Sibelius hat das Werk dann in den Jahren 1904–1905 überarbeitet und vor allem das Finale und den Kopfsatz gekürzt (um zusammen etwa fünf Minuten) und das ausufernde Passagenwerk stark reduziert. Die Neufassung wurde am 19. Oktober 1905 in Berlin mit Carl Halir und der Hofkapelle Berlin unter der Leitung von Richard Strauss uraufgeführt. Willy Burmester war darüber, dass er erneut übergangen wurde, so verärgert, dass er sich weigerte, das Konzert jemals zu spielen, woraufhin Sibelius die Widmung des Konzerts auf den ungarischen Wunderkind-Geiger Franz von Vecsey übertrug. Die Uraufführung der Neufassung geriet erfolgreicher als der erste Anlauf, und in der Folgezeit setzte sich das Werk langsam durch, zumal bedeutende Geiger wie Jascha Heifetz und David Oistrach es in ihr Repertoire aufnahmen. Jahrzehntelang wurde ausschließlich die Neufassung des Konzerts gespielt, bis Anfang der 1990er-Jahre die Originalfassung von Leonidas Kavakos und der Sinfonia Lahti erstmals wieder zur Aufführung gebracht wurde.

Das Violinkonzert von Sibelius entstand in der Phase seines frühen sinfonischen Schaffens zwischen der 2. und der 3. Sinfonie. Seine bis heute andauernde Faszination und Popularität verdankt es seiner spätromantischen Stilistik verbunden mit moderner skandinavischer Klangästhetik.
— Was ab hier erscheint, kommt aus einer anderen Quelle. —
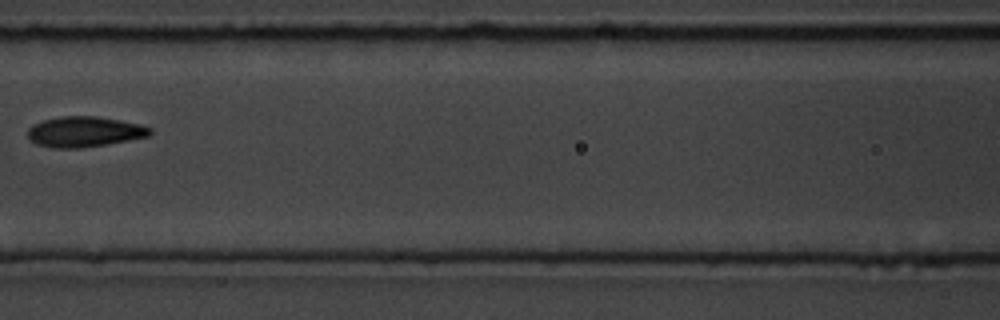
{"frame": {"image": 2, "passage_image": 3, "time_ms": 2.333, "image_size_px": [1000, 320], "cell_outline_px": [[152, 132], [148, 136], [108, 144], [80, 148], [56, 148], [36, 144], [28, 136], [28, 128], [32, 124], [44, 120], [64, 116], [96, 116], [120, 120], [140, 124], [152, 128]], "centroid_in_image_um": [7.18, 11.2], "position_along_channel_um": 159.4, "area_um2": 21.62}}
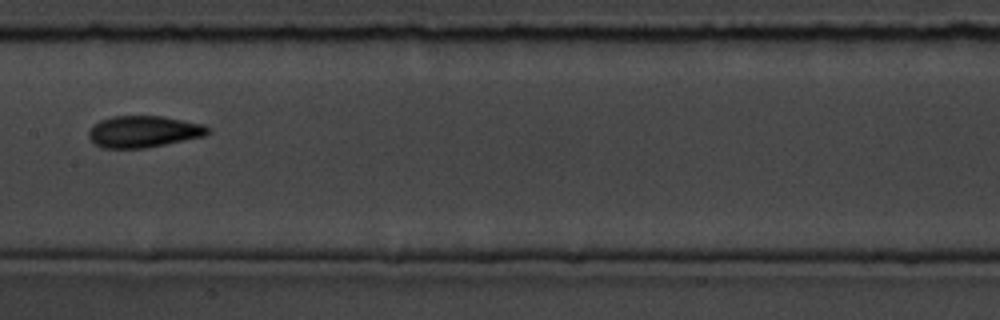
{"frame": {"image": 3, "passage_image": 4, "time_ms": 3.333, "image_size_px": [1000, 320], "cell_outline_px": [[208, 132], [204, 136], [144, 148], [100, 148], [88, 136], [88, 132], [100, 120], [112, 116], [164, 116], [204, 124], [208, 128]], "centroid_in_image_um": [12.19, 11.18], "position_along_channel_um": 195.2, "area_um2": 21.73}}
Es gehört mit den Violinkonzerten von Prokofjew, Schostakowitsch, Berg, Bartók und Britten zu den bedeutendsten Violinkonzerten des zwanzigsten Jahrhunderts.
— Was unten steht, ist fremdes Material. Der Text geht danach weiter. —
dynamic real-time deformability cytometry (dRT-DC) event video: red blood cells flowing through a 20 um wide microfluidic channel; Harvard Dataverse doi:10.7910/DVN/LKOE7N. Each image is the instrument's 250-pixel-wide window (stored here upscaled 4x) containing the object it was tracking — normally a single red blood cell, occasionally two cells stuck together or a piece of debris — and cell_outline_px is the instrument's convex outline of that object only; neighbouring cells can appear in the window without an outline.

Literatur[Bearbeiten | Quelltext bearbeiten]

  • Jochem Wolff: Konzert für Violine und Orchester d-Moll op. 47. In: Wolf Konold (Hrsg.): Lexikon Orchestermusik Romantik S–Z. Piper, München 1989, ISBN 3-7957-8228-7, S. 839–841.
  • Christoph Schlüren: Vom wilden Virtuosenkonzert zum Klassiker – Erstmals beide Fassungen des Violinkonzerts in der Sibelius-Gesamtausgabe, in: neue musikzeitung, Nr. 4 (2015) S. 13

Einzelnachweise[Bearbeiten | Quelltext bearbeiten]

  1. Andrea Lauber: Jean Sibelius: Violinkonzert. Bayerischer Rundfunk, archiviert vom Original am 7. April 2013; abgerufen am 3. April 2015.